In 1993 we started a competing national association of independent agencies and subsequently initiated a lawsuit against the original national association and the credit card banks. In 1995 we won that case. The results put all independent agencies on an even playing field with the old line agencies. The second biggest challenge was dealing with the wind-down from the great recession where we increased our space and staff (from 100 employees to 340 employees) in 2007-2008 to deal with the increased needs of the consumer public. Then in 2012, as the economy began to improve and the needs for our services decreased, we began the process of reducing space and staff to the current right-sized level of 110 to 120.
Any noteworthy surprises or ‘A-ha’ Moments along the way?
The biggest surprise was the lack of interest on behalf of the creditors/servicers in dealing with the student loan crisis. We know there is a great need for our services, but once an individual has obligated themselves to a large student loan debt, there is little we can do to help them alleviate the problem. As a result, there is little interest on behalf of the public to seek our education assistance and guidance.

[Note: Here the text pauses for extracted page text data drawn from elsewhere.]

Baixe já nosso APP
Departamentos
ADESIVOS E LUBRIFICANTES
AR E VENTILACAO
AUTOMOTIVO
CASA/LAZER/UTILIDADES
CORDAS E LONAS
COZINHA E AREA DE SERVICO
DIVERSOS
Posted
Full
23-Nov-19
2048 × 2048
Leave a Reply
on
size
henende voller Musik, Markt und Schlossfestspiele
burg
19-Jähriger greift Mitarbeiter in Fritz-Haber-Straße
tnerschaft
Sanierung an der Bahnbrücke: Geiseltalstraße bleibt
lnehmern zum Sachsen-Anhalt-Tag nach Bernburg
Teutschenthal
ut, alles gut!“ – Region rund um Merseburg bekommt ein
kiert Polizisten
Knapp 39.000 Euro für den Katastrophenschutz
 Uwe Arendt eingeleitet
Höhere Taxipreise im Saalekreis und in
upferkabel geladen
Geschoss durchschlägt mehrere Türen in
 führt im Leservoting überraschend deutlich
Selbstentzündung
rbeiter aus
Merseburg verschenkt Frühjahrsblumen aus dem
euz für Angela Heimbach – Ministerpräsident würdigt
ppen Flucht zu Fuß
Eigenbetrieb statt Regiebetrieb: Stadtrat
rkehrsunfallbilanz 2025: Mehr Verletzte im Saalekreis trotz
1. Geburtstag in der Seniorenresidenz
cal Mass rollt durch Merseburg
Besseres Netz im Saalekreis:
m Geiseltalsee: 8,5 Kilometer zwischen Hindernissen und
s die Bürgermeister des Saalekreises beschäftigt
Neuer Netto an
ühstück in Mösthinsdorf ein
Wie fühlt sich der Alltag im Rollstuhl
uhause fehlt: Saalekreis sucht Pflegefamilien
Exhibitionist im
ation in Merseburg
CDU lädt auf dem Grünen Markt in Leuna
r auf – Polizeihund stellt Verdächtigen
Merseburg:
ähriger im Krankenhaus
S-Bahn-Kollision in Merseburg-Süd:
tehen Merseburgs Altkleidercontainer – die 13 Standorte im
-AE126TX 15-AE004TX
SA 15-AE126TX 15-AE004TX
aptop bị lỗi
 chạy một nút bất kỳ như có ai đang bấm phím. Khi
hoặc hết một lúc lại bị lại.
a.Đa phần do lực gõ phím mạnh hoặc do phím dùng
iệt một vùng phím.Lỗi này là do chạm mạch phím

How would you describe your typical day?
My typical day begins with several hours gathering the previous day’s information, entering it into my spreadsheets, comparing results to our budgets and analyzing our trends. I tightly manage our Treasury functions ensuring that we have sufficient operating cash to satisfy our needs. I review daily incoming mail summaries and plot our revenue and expense changes on a detailed cash flow worksheet leading to further analysis of trends and deviations from budget. I discuss all of these results with our COO on a daily basis, and I also receive updates on program initiatives. Weekly, I meet with my senior staff (COO, CFO, Facilities Manager, Vice President of Counseling & Education) where everyone shares information about their areas of responsibility.
What about your “social impact/outcomes?”
We take frequent surveys of clients and third-party “partners” to ensure that we are meeting our goals. We also use the analysis of our results to determine if we are achieving our expected outcomes and we will drill down to determine the cause for any results below expectations.
What’s the next big thing/challenge for Navicore Solutions?
We are nearing the end of a ten-year effort to implement a new concept in managing distressed credit card debt that will be a non-profit alternative to the disastrous results of debt settlement.
As a nonprofit leader, what’s non-negotiable for you?
Providing services that benefit the people we serve. If our clients do not receive a true benefit, then we are not doing our job.